We are all a part of your community.  In a world where we all love our children desperately, your loss takes our breath away.  We miss your Chase…and we are terrified knowing our worst nightmare is your reality. We see your sobs on TV and we weep with you.  It is almost more than many can stand.

So…there are those that can’t stand the discomfort that you are in.  They seek to distance themselves from your distress.  The only way they know to cope is to judge.

Sometimes, sadly, judgement trumps compassion. That’s not fair to you. It so not.

But to feel compassion for you right now, is to feel with you. It would be to sit with you in your pain…and that might have some of us feel our own…and for some that would be simply intolerable.

Pema Chödrön says that, “Compassion is not a relationship between the healer and the wounded.  It’s a relationship between equals.  Only when we know our own darkness well can we be present with the darkness of others.”

Your pain presents a crucial dilemma for the rest of us…compassion extended to you can only happen when we get in touch with our own vulnerability, our own terror at the tragedy that is possible for our own children, our own nieces and nephews, our own grandchildren.

It would be too hard for some to get in touch with their own pain, which is what is required to feel compassion for you in yours.

Criticizing you is a way of having the terrified among us feel safer, because they risk drowning in their own fear, contemplating your experience as something that could happen to them. That doesn’t make it right, but it does inspire compassion for those that hide their struggle behind their criticism.

I hope you have friends and family shielding you from the unfair and cruel accusations on social media as you work to survive, moment by moment, in a world that doesn’t have your precious Chase in it. These are lonely, agonizing days, and we, as a culture, apologize for any actions that increase your already enormous pain.

During those days he was missing, and we were all hoping and praying, your Chase because our Chase, too. We are so very, very sad that he died.
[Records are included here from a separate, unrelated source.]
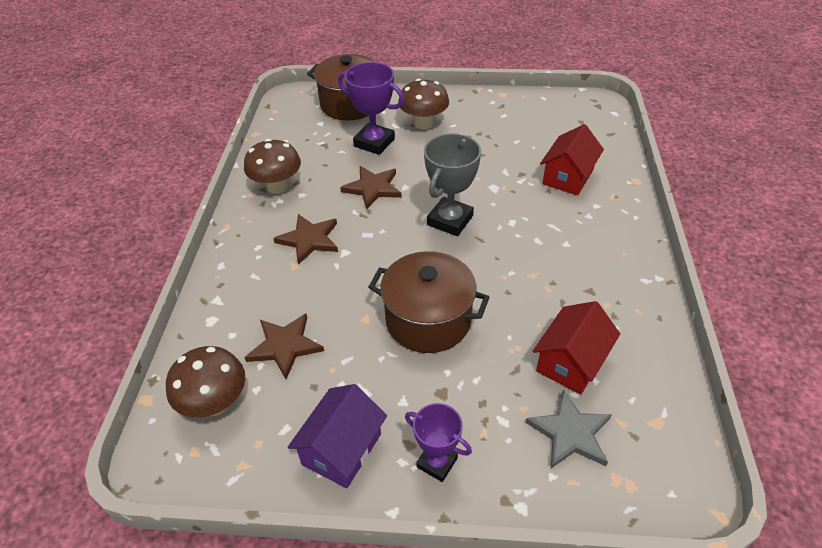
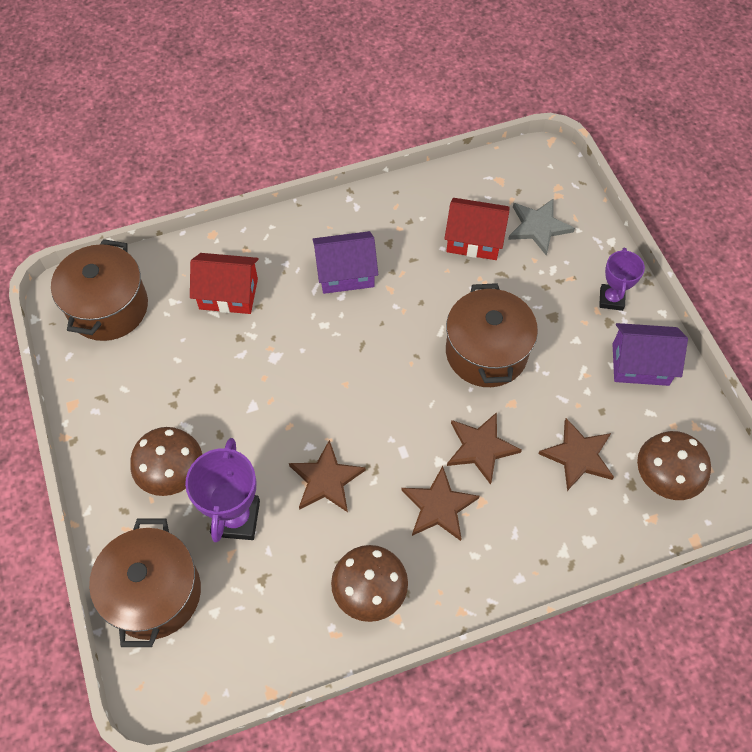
camera: 115 degrees left, 15 degrees up
(338, 281) = (481, 448): none -> brown star
(450, 220) = (346, 381): grey trophy -> none
(563, 250) = (345, 273): none -> purple house
(578, 119) = (108, 308): none -> brown pot

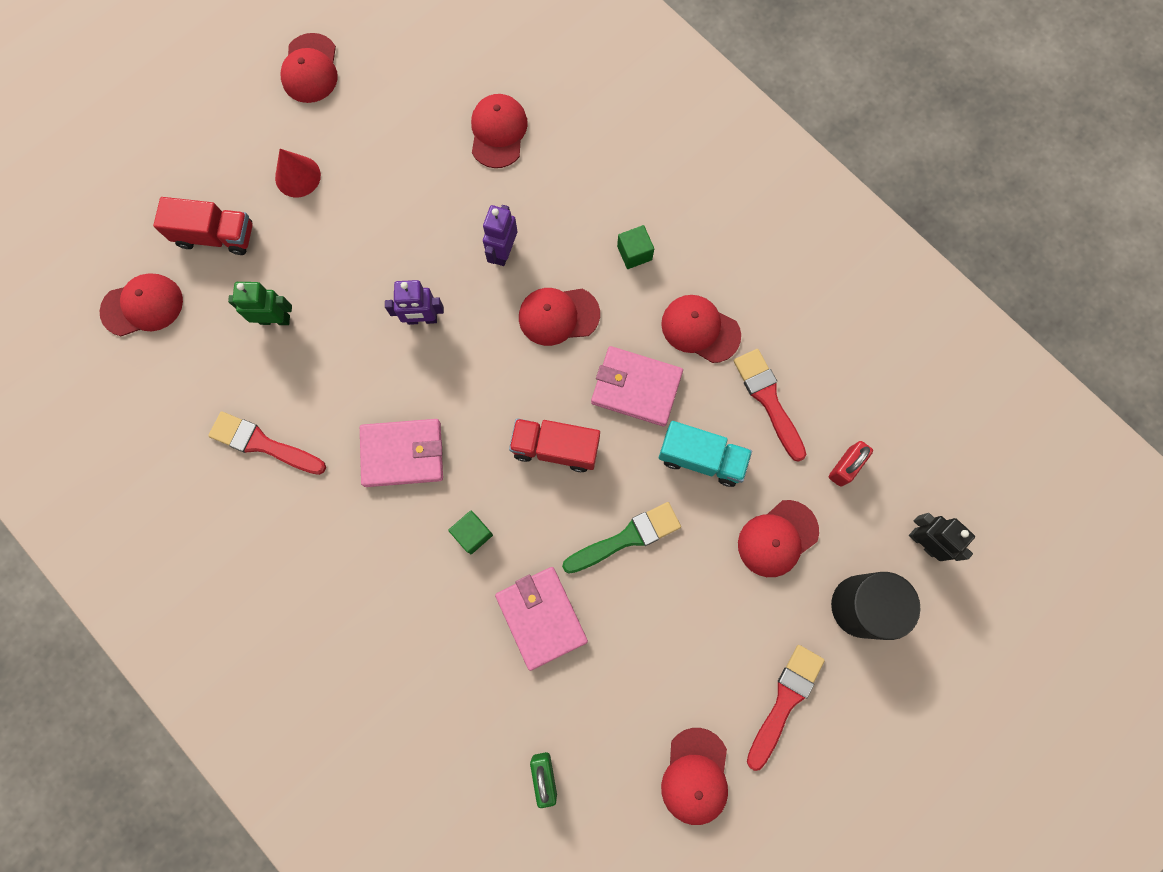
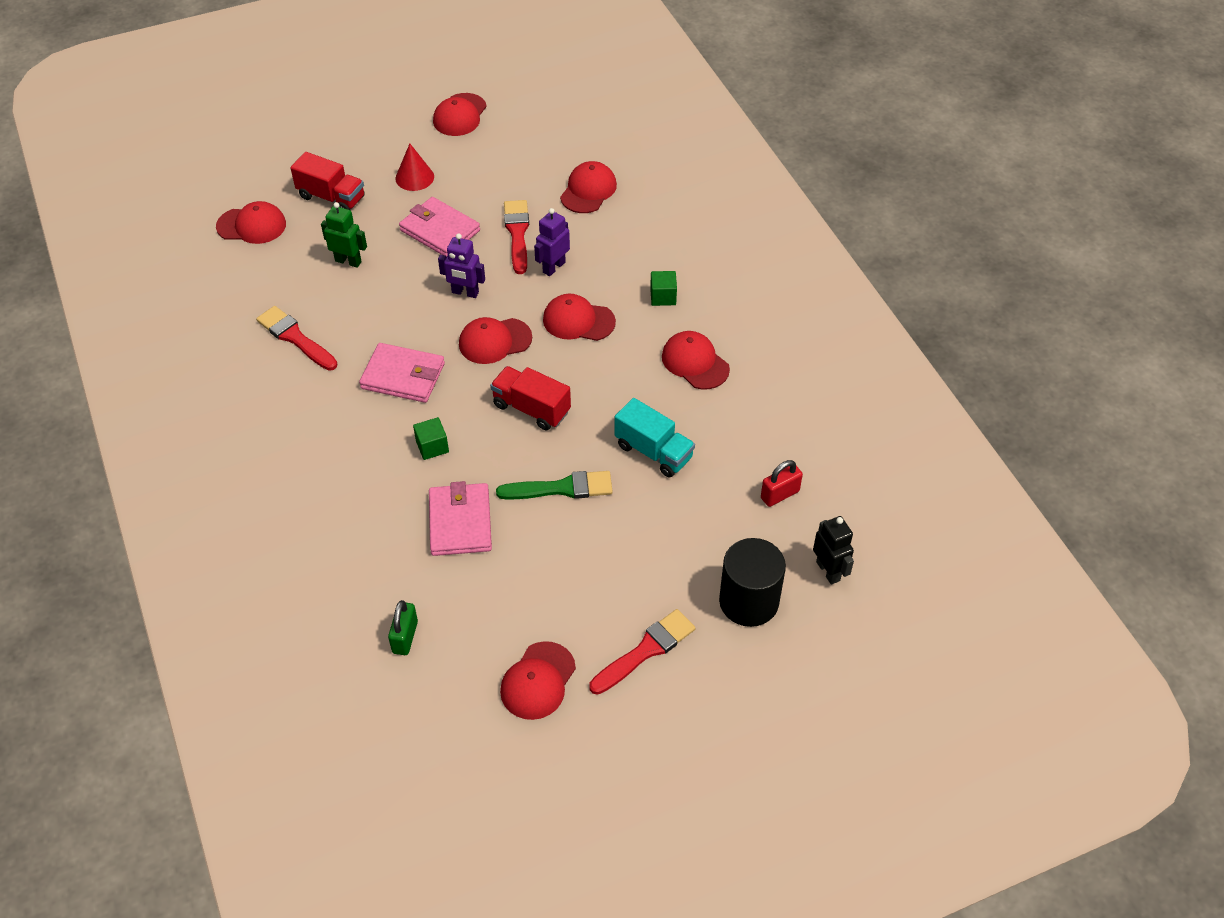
camera: 20 degrees right, 25 degrees down
(636, 387) = (620, 387): pink wallet -> pink wallet (440, 230)
(768, 400) = (732, 427): red brush -> red brush (517, 233)
(777, 538) = (694, 528): red cap -> red cap (495, 341)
Our hearts are broken for you…

Our hearts are broken with you.

"Compassion is not a relationship between the healer and the wounded. It

Postscript 1: CBC News wrote about this very topic a day after I wrote this, and wrote in ways that contrasted and complemented the above thoughts, including this blog in the article.

Postscript: I chatted with Dahlia Kurtz on 680CJOB a few days later about the propensity of folks to be blaming on social media as an interesting follow up conversation to the reactions and discourse this blog created.